** Opening EXTRACTED MATERIAL block **

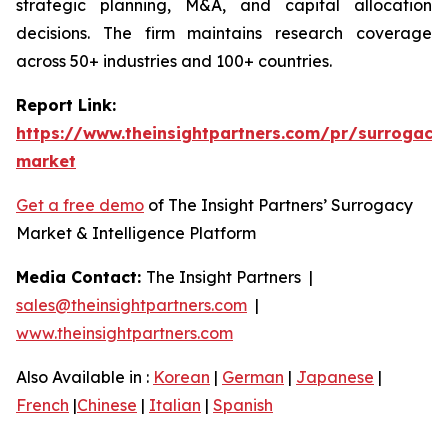
strategic planning, M&A, and capital allocation
decisions. The firm maintains research coverage
across 50+ industries and 100+ countries.
Report Link:
https://www.theinsightpartners.com/pr/surrogacy
market
Get a free demo
of The Insight Partners’ Surrogacy
Market & Intelligence Platform
Media Contact:
The Insight Partners |
sales@theinsightpartners.com
|
www.theinsightpartners.com
Also Available in :
Korean
|
German
|
Japanese
|
French
|
Chinese
|
Italian
|
Spanish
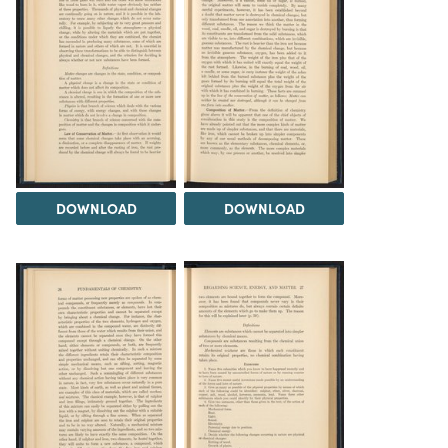
DOWNLOAD
DOWNLOAD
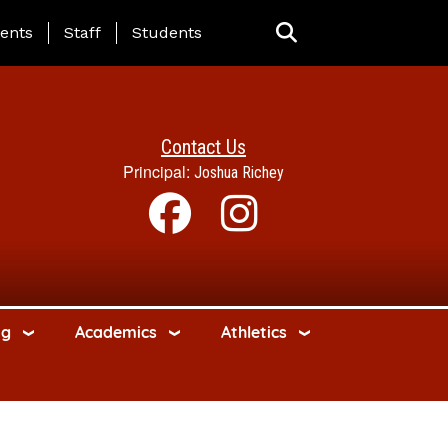
ing Page Menu
ents
Staff
Students
Contact Us
Principal:
Joshua Richey
ng
Academics
Athletics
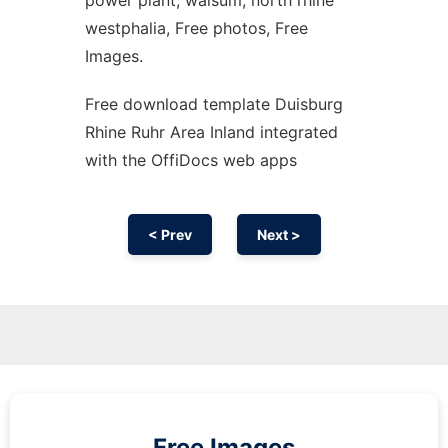
power plant, walsum, north rhine
westphalia, Free photos, Free
Images.
Free download template Duisburg
Rhine Ruhr Area Inland integrated
with the OffiDocs web apps
< Prev
Next >
Free Images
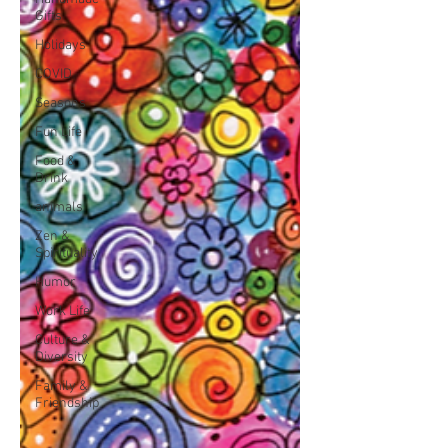
Gifts
Holidays
COVID
Seasons
Fun Life
Food &
Drink
animals
Zen &
Spirituality
Humor
Work Life
Culture &
Diversity
Family &
Friendship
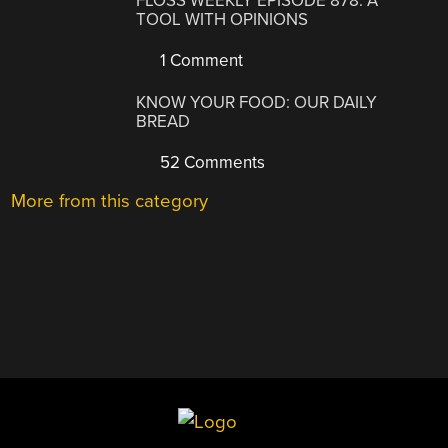
FLOSS WEEKLY EPISODE 878: A
TOOL WITH OPINIONS
1 Comment
KNOW YOUR FOOD: OUR DAILY
BREAD
52 Comments
More from this category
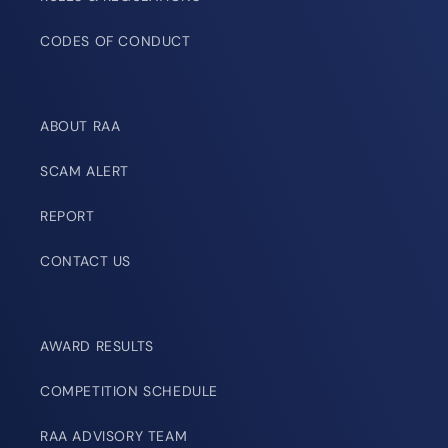
CODES OF CONDUCT
ABOUT RAA
SCAM ALERT
REPORT
CONTACT US
AWARD RESULTS
COMPETITION SCHEDULE
RAA ADVISORY TEAM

** Closing EXTRACTED MATERIAL block **

■ **DIRECTIONS**
Give the data again exactly as written, with no pictures included.

■ **EXERCISE OUTPUT**
strategic planning, M&A, and capital allocation
decisions. The firm maintains research coverage
across 50+ industries and 100+ countries.
Report Link:
https://www.theinsightpartners.com/pr/surrogacy
market
Get a free demo
of The Insight Partners’ Surrogacy
Market & Intelligence Platform
Media Contact:
The Insight Partners |
sales@theinsightpartners.com
|
www.theinsightpartners.com
Also Available in :
Korean
|
German
|
Japanese
|
French
|
Chinese
|
Italian
|
Spanish
DOWNLOAD
DOWNLOAD
ing Page Menu
ents
Staff
Students
Contact Us
Principal:
Joshua Richey
ng
Academics
Athletics
power plant, walsum, north rhine
westphalia, Free photos, Free
Images.
Free download template Duisburg
Rhine Ruhr Area Inland integrated
with the OffiDocs web apps
< Prev
Next >
Free Images
Gifts
Holidays
COVID
Seasons
Fun Life
Food &
Drink
animals
Zen &
Spirituality
Humor
Work Life
Culture &
Diversity
Family &
Friendship
FLOSS WEEKLY EPISODE 878: A
TOOL WITH OPINIONS
1 Comment
KNOW YOUR FOOD: OUR DAILY
BREAD
52 Comments
More from this category
CODES OF CONDUCT
ABOUT RAA
SCAM ALERT
REPORT
CONTACT US
AWARD RESULTS
COMPETITION SCHEDULE
RAA ADVISORY TEAM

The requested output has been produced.